## Document text
--------------------------------
I see the hon. Member for Clapham nods his head. He will be aware that at a meeting of the London County Council only the other day, the Housing Committee reported that with the new subsidy there may be a financial advantage to the council in the provision of flats. Surely that is just the bias which we do not want to create. Would it not be more advisable to create a bias, if at all, in favour of this mixed development of houses with flats, than to make it profitable for the London County Council or for any Metropolitan borough council to build flats universally?

I quite appreciate that the Minister, as he said, is making the upward steps in the scale of subsidy for houses on expensive land rather more favourable than they used to be, as site costs rise from £3,000 to £10,000 an acre, but unfortunately he has not tackled what I think is at the root of this trouble. It is the fact that in these subsidy arrangements flats built on land at anything over £1,500 an acre begin to qualify for a higher rate of subsidy, whereas houses do not begin to qualify for any higher rate unless the land costs £3,000 an acre or more. Consequently, the houses can never, as it were, catch up with that disadvantage.

I have analysed these figures as carefully as I can, and, having done so, I submit that the effect of these new subsidy rates will be to make it much more attractive to urban local authorities to build all flats and no houses where the site costs are between £1,500 and, say, £7,000 an acre. And yet that is precisely the land, in the outer boroughs of London, where one could achieve the accepted densities under the development plan whilst still including quite a good proportion of houses. I fear greatly that if this Bill goes through unchanged, the necessary encouragement to the London local authorities to try for mixed development will not be there.
--------------------------------
## Data extracts
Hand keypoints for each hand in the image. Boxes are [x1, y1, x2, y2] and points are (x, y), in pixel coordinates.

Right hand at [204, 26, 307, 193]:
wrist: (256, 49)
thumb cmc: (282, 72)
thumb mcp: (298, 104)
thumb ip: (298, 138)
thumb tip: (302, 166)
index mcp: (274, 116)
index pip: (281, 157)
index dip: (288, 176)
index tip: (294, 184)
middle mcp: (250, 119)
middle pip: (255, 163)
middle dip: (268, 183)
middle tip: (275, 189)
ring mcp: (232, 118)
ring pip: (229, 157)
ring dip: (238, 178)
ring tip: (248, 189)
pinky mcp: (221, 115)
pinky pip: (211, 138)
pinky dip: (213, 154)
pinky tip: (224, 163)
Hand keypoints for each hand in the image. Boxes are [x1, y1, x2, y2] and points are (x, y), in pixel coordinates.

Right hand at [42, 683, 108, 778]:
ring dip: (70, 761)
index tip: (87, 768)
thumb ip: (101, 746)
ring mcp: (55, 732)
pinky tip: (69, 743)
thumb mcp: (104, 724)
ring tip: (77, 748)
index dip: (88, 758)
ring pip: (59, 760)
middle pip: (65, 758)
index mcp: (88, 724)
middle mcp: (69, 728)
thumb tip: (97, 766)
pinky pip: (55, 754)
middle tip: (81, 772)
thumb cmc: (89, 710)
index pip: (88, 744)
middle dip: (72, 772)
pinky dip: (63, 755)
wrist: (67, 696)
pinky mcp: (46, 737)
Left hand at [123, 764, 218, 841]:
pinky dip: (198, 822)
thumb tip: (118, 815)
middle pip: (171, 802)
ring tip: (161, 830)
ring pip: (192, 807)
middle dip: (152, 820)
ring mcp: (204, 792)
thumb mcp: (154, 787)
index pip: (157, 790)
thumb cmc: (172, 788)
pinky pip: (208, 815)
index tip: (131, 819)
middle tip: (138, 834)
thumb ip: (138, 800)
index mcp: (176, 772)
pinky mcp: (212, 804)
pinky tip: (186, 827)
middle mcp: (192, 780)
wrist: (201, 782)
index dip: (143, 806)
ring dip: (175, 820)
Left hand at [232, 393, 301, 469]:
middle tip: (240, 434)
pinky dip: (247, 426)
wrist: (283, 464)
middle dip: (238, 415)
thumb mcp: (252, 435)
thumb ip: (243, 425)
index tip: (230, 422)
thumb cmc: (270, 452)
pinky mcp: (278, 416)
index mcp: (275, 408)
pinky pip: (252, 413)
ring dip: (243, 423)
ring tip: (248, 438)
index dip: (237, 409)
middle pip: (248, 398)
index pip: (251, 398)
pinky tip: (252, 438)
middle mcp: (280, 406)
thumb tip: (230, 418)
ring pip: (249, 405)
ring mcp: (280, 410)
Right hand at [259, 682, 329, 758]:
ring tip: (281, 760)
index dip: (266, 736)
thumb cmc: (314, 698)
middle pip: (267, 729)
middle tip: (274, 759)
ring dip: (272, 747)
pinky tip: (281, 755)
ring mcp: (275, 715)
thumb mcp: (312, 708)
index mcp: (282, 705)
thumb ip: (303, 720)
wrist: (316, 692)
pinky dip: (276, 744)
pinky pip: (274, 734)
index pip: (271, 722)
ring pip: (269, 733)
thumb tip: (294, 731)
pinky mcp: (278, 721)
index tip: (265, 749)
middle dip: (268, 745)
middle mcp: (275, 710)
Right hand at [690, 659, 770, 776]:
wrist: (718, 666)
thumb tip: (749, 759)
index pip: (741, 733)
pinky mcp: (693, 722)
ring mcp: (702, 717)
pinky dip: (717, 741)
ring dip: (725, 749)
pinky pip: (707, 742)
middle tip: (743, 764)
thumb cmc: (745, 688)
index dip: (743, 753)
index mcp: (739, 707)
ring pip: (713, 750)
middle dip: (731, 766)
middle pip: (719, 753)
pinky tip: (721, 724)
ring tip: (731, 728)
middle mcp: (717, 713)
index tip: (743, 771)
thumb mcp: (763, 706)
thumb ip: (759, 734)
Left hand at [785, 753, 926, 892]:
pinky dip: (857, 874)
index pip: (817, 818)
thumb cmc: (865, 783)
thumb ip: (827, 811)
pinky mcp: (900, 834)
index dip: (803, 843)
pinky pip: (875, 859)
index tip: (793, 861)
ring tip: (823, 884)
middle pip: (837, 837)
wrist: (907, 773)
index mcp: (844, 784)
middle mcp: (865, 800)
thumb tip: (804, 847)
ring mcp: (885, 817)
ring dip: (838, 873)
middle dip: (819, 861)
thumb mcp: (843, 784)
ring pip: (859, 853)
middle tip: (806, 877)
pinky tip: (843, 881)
--------------------------------
## Exercise aim
Copy out the entire speech on housing subsidies above, word for word.

## Reply
I see the hon. Member for Clapham nods his head. He will be aware that at a meeting of the London County Council only the other day, the Housing Committee reported that with the new subsidy there may be a financial advantage to the council in the provision of flats. Surely that is just the bias which we do not want to create. Would it not be more advisable to create a bias, if at all, in favour of this mixed development of houses with flats, than to make it profitable for the London County Council or for any Metropolitan borough council to build flats universally?

I quite appreciate that the Minister, as he said, is making the upward steps in the scale of subsidy for houses on expensive land rather more favourable than they used to be, as site costs rise from £3,000 to £10,000 an acre, but unfortunately he has not tackled what I think is at the root of this trouble. It is the fact that in these subsidy arrangements flats built on land at anything over £1,500 an acre begin to qualify for a higher rate of subsidy, whereas houses do not begin to qualify for any higher rate unless the land costs £3,000 an acre or more. Consequently, the houses can never, as it were, catch up with that disadvantage.

I have analysed these figures as carefully as I can, and, having done so, I submit that the effect of these new subsidy rates will be to make it much more attractive to urban local authorities to build all flats and no houses where the site costs are between £1,500 and, say, £7,000 an acre. And yet that is precisely the land, in the outer boroughs of London, where one could achieve the accepted densities under the development plan whilst still including quite a good proportion of houses. I fear greatly that if this Bill goes through unchanged, the necessary encouragement to the London local authorities to try for mixed development will not be there.